SparkQA commented Nov 3, 2015

Test build #44956 has finished for PR 9403 at commit 5f7a763.

  • This patch fails Spark unit tests.
  • This patch merges cleanly.
  • This patch adds no public classes.

@SparkQA
Copy link

SparkQA commented Nov 4, 2015

Test build #44975 has finished for PR 9403 at commit 7c1edd7.

  • This patch fails Spark unit tests.
  • This patch merges cleanly.
  • This patch adds no public classes.

@tdas
Copy link
Contributor

tdas commented Nov 4, 2015

test this again.

@@ -56,6 +56,8 @@ class KinesisStreamSuite extends KinesisFunSuite
private var ssc: StreamingContext = null
private var sc: SparkContext = null

protected val aggregateTestData: Boolean
Copy link
Contributor

Choose a reason for hiding this comment

The reason will be displayed to describe this comment to others. Learn more.

Isn it easier to have a parameter in the constructor? Less code while subclassing class WithAggregationKinesisStreamSuite extends KinesisStreamTests(aggregateTestData = true)

Copy link
Contributor Author

Choose a reason for hiding this comment

The reason will be displayed to describe this comment to others. Learn more.

That can also work :)

@tdas
Copy link
Contributor

tdas commented Nov 4, 2015

overall the code looks fine, but Kinesis tests are not passing

@SparkQA
Copy link

SparkQA commented Nov 5, 2015

Test build #45049 has finished for PR 9403 at commit 83a0f13.

  • This patch fails Spark unit tests.
  • This patch merges cleanly.
  • This patch adds no public classes.

@SparkQA
Copy link

SparkQA commented Nov 6, 2015

Test build #45149 has finished for PR 9403 at commit 8bcd6c3.

  • This patch fails Spark unit tests.
  • This patch merges cleanly.
  • This patch adds no public classes.

@brkyvz
Copy link
Contributor Author

brkyvz commented Nov 6, 2015

test this please

@zsxwing
Copy link
Member

zsxwing commented Nov 6, 2015

The failure may be because protobuf 2.6.1 was not enabled. BTW, if 2.6.1 is enabled, shouldn't protobuf 2.6.1 break other stuff in Spark and make the end-to-end test fail?

@brkyvz
Copy link
Contributor Author

brkyvz commented Nov 6, 2015

@zsxwing probably not.
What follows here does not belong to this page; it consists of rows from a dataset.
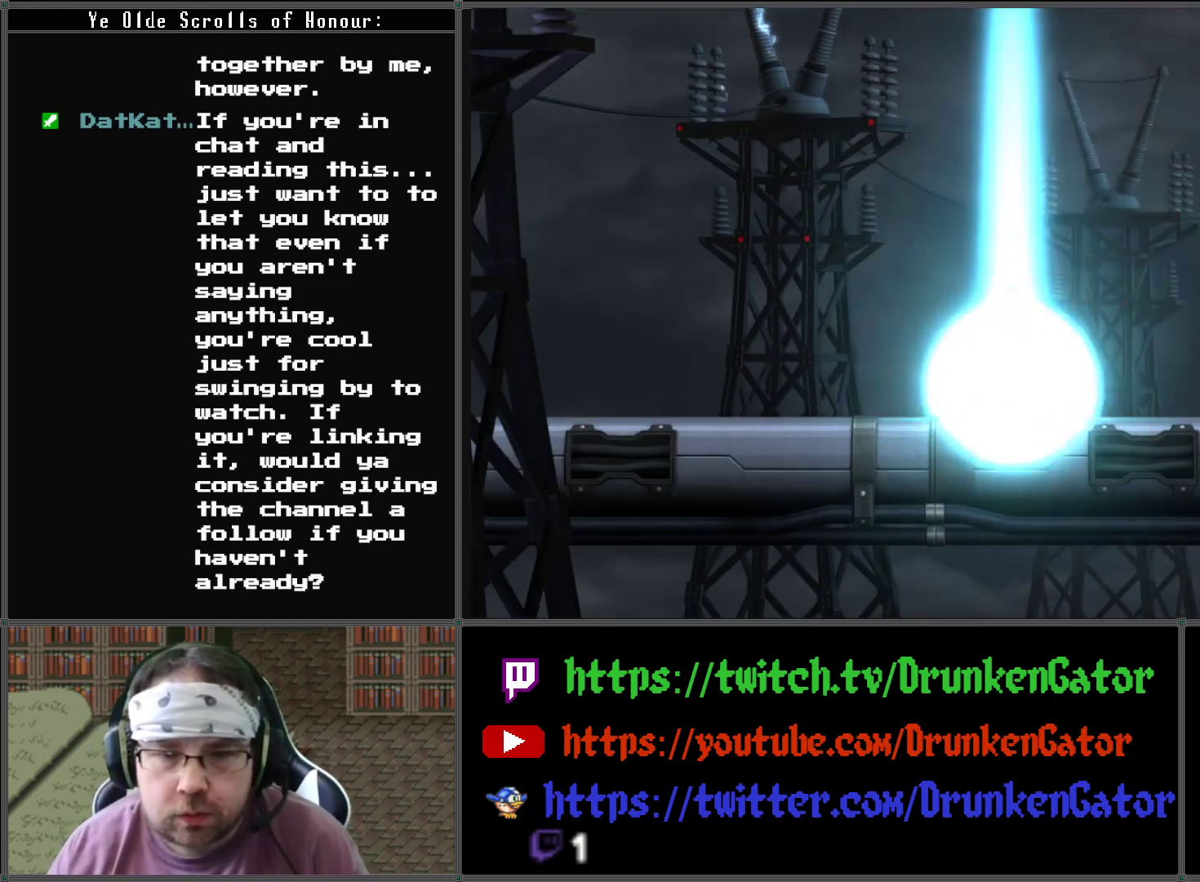
{"buttons": ["DPAD_RIGHT"], "left_stick": "center", "right_stick": "center", "events": []}
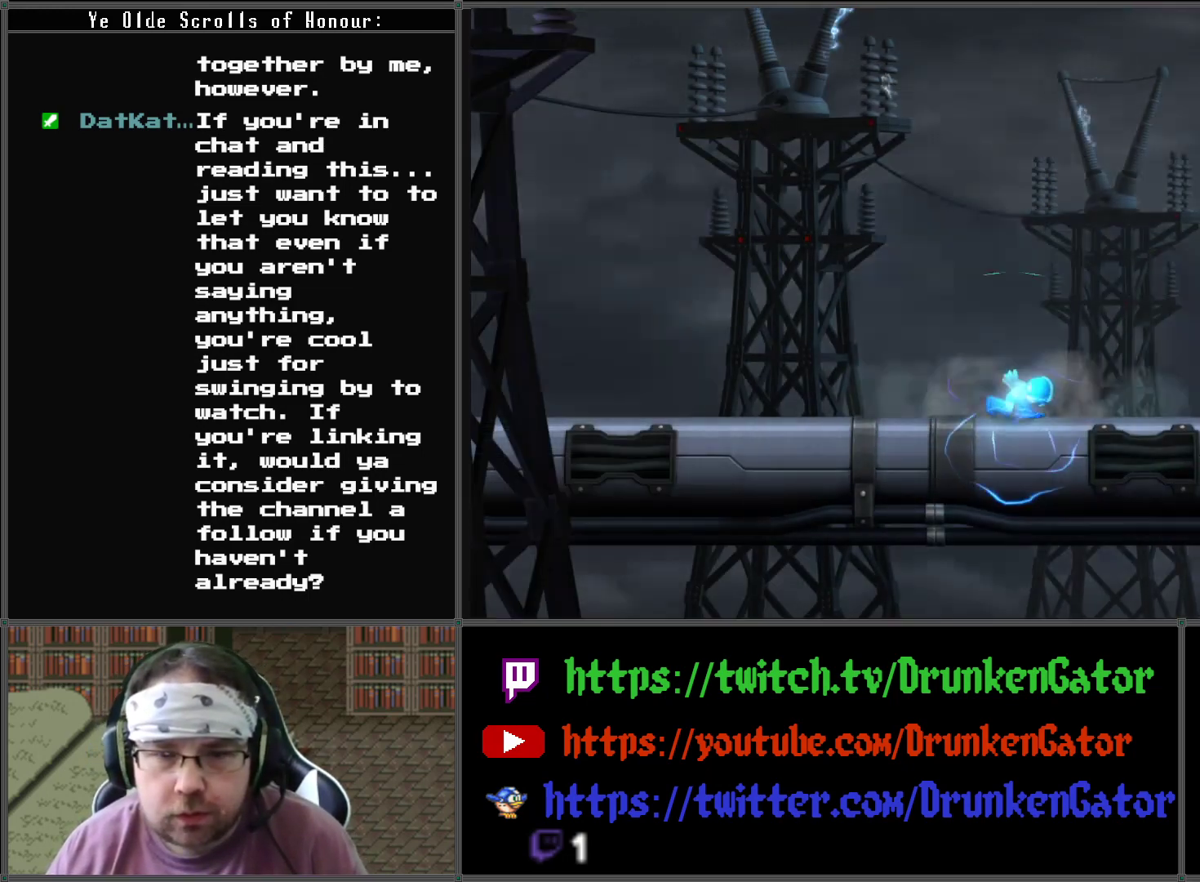
{"buttons": ["DPAD_RIGHT"], "left_stick": "center", "right_stick": "center", "events": []}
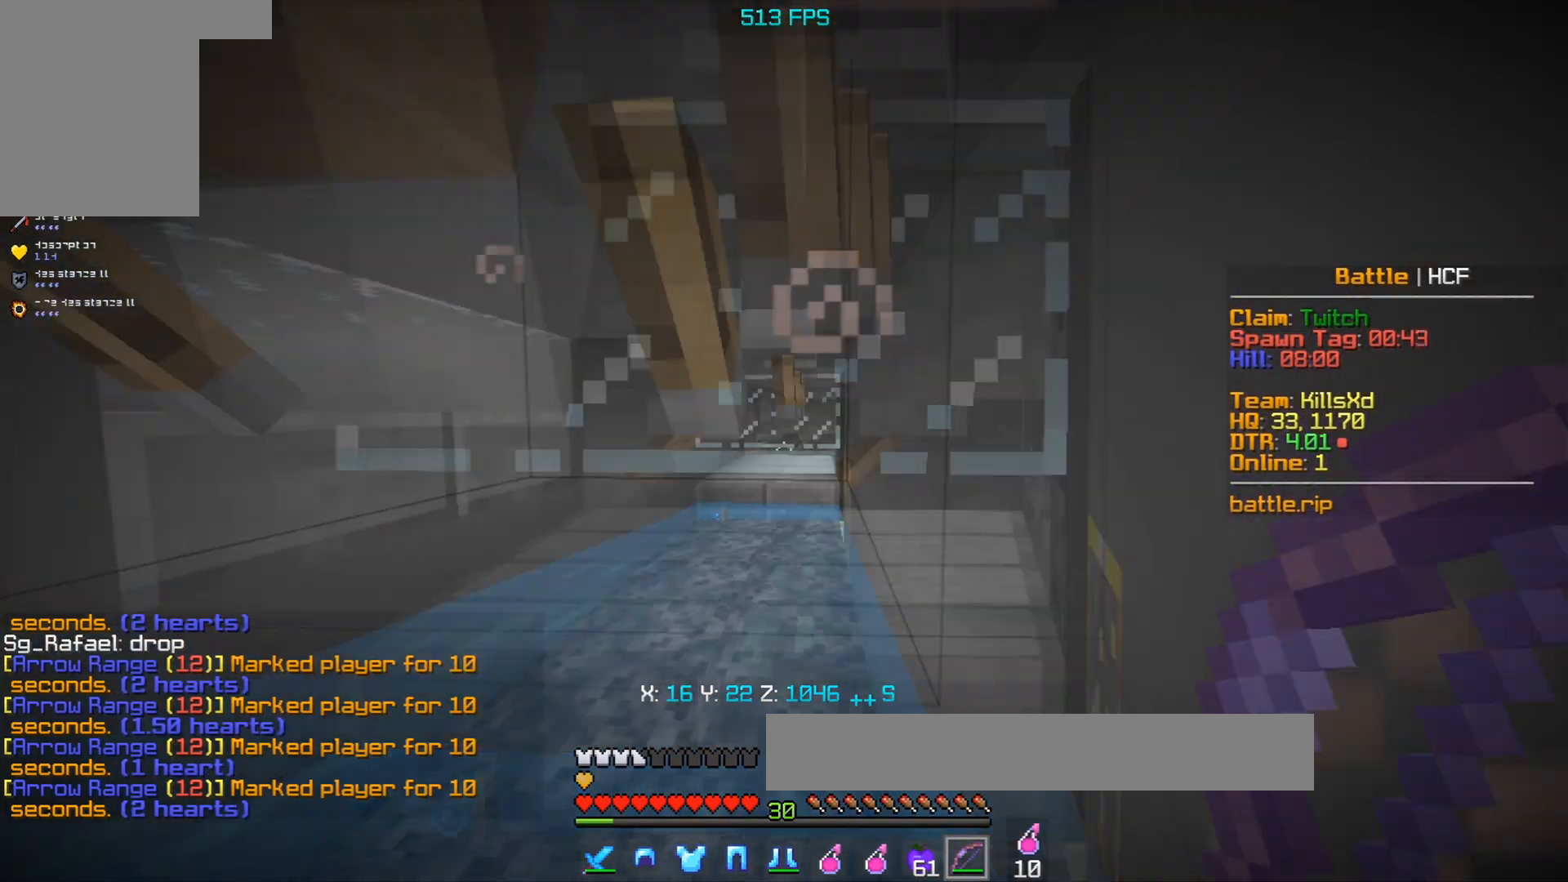
Gameplay with keyboard and mouse; each line is a JSON object with the keys and mouse buttons held at the frame after it. "events" lists presses ("down") and releases ("up") of "a", "d", "s", "space", "w", "mouse_left" and "mouse_right" between this image and that frame as [ms after this image, input, new state], when the widget could be followed in between. "mouse_left", "mouse_right" = the "left", "right" buttons of the "mouse" list. No other keys are recorded. Fast repeated clicks can show as one long hold. Mouse movement is not recorded.
{"keys": ["a", "s"], "mouse": ["right"], "events": [[50, "w", "down"], [283, "w", "up"], [383, "d", "up"], [400, "s", "down"], [433, "a", "down"], [500, "mouse_right", "down"]]}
Locally tests pass. They fail on jenkins for some reason. I've enabled a lot of the logging to look deeper into it.

@SparkQA
Copy link

SparkQA commented Nov 6, 2015

Test build #45181 has finished for PR 9403 at commit 4acf47e.

  • This patch fails Spark unit tests.
  • This patch merges cleanly.
  • This patch adds no public classes.

@SparkQA
Copy link

SparkQA commented Nov 6, 2015

Test build #45249 has started for PR 9403 at commit 66fade4.

@brkyvz
Copy link
Contributor Author

brkyvz commented Nov 6, 2015

test this please

@SparkQA
Copy link

SparkQA commented Nov 6, 2015

Test build #45255 has finished for PR 9403 at commit 66fade4.

  • This patch fails Spark unit tests.
  • This patch merges cleanly.
  • This patch adds no public classes.

@SparkQA
Copy link

SparkQA commented Nov 9, 2015

Test build #45343 has finished for PR 9403 at commit 2ef1717.

  • This patch passes all tests.
  • This patch merges cleanly.
  • This patch adds no public classes.

@brkyvz
Copy link
Contributor Author

brkyvz commented Nov 9, 2015

Huh. Didn't change much but the tests passed this time. I wonder if it was a Java 7 vs. 8 mismatch... Just to be sure, will re-run tests

@brkyvz
Copy link
Contributor Author

brkyvz commented Nov 9, 2015

test this please

@SparkQA
Copy link

SparkQA commented Nov 9, 2015

Test build #45377 has finished for PR 9403 at commit 2ef1717.

  • This patch fails Spark unit tests.
  • This patch merges cleanly.
  • This patch adds no public classes.

@brkyvz
Copy link
Contributor Author

brkyvz commented Nov 9, 2015

Aww man. The Kinesis tests passed, hive tests failed. Re-running

@brkyvz
Copy link
Contributor Author

brkyvz commented Nov 9, 2015

test this please

@SparkQA
Copy link

SparkQA commented Nov 9, 2015

Test build #45391 has finished for PR 9403 at commit 2ef1717.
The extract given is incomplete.